After Shows...They’re just like us: Embracing the ordinary with the cast of Vanderpump Rules

Curator's Note

Bravo premiered the Vanderpump Rules After Show (2016-) at the beginning of the reality show’s fourth season. What perhaps makes Vanderpump Rules (2013-) unique within the Bravo universe is that it focuses on a group of people who are “ordinary,” and are people (servers at a restaurant) that we have almost certainly encountered in our everyday lives. What also sets Vanderpump apart is that it is a quasi-spin-off from The Real Housewives of Beverly Hills (2010-) since it is set in housewife Lisa Vanderpump’s restaurant SUR. Lisa’s role is that of the put upon boss, constantly exhausted by the shenanigans of her employees. Yet Lisa is also an executive producer of the show, and in this role, she encourages the bad decisions of the cast. While often acting as a mentor (who likes to stir the pot), Lisa is always their superior and the one pulling the strings. Whereas struggling actors, musicians and models might wait tables while waiting for their big break, for the cast of Vanderpump Rules, waiting tables has become their big break. There is no longer talk of “making it,” rather the implicit theme is that they have now all in fact “made it,” but this success is contingent on their willingness to appear across Bravo platforms.
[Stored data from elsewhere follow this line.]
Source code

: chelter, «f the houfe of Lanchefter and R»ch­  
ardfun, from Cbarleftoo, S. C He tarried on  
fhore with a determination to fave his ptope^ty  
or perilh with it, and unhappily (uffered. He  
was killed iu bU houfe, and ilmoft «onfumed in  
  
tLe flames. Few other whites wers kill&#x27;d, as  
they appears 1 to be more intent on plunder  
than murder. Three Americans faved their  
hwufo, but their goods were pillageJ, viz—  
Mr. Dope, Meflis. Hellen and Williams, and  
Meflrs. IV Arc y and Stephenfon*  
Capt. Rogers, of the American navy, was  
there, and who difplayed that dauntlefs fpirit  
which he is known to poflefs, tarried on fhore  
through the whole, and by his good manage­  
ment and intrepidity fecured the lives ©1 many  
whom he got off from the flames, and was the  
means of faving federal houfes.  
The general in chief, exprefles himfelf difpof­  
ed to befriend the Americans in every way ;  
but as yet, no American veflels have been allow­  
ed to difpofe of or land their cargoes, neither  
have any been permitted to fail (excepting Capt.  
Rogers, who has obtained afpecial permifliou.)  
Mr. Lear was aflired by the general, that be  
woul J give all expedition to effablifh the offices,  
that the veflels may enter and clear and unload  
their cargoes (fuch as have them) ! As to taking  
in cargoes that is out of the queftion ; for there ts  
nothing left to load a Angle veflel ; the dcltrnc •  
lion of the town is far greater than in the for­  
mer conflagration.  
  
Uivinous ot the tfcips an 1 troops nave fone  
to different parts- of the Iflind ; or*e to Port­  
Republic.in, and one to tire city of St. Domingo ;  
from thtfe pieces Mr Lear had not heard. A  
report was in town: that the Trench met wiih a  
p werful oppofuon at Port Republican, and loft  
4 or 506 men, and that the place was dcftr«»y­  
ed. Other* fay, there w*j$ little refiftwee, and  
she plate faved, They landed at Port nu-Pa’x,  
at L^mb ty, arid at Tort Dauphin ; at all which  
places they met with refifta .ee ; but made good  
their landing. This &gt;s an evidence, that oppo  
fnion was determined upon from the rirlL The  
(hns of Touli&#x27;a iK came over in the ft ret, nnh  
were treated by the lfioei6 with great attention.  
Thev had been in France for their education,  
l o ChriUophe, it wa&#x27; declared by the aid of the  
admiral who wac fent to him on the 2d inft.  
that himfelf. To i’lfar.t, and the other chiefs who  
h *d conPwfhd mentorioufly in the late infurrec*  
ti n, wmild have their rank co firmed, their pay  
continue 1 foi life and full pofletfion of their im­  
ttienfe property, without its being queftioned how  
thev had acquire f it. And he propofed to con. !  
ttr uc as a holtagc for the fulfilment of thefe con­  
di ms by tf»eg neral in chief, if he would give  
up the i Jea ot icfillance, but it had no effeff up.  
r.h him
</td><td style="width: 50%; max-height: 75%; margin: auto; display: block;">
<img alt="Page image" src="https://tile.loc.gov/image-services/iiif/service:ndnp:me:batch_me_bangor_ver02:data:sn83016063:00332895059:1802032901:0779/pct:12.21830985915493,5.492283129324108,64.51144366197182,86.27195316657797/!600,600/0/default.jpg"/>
This ordinariness is reinforced by the choice of hosts for the after show, Julie Goldman and Brandy Howard from The People’s Couch, a show that features ordinary people watching and commenting on television in real-time. Goldman and Howard act as the audience’s surrogate, interrogating the cast about their mistakes and asking them to take responsibility for their poor decisions. The audience no longer has to wait for the reunion show to hear the cast atone for their sins. In this clip, the hosts ask Jax to explain his recent arrest on the cast’s trip to Hawaii. Jax is clearly uncomfortable with having to repeatedly discuss his mistake, but this does not stop the hosts from pushing him to discuss both the arrest and Lisa’s response to the incident. What we also see is the ways in which the cast, across Bravo platforms, are forced to relive and explain mistakes over and over again for our pleasure.

Comments

Along with the need (perhaps even an ethical one?) to explore the tensions of the producer's needs and those of talent in reality television, your post identifies Lisa Vanderpump as a specific figure in the Bravo TV landscape. This "pot-stirring" persona is a great entry point to consider the complexity with which reality television generates value. As you've demonstrated, this plays out in her need to generate exciting program content as a producer. Bravo (and Vanderpump herself?) also profits from this persona across multiple venues and contexts. For instance, Vanderpump enacts it as a character on Real Housewives and as a "real" person on aftershows--all of which seems to beget mutually reinforcing and ever-expanding content with a single (but flexible) persona.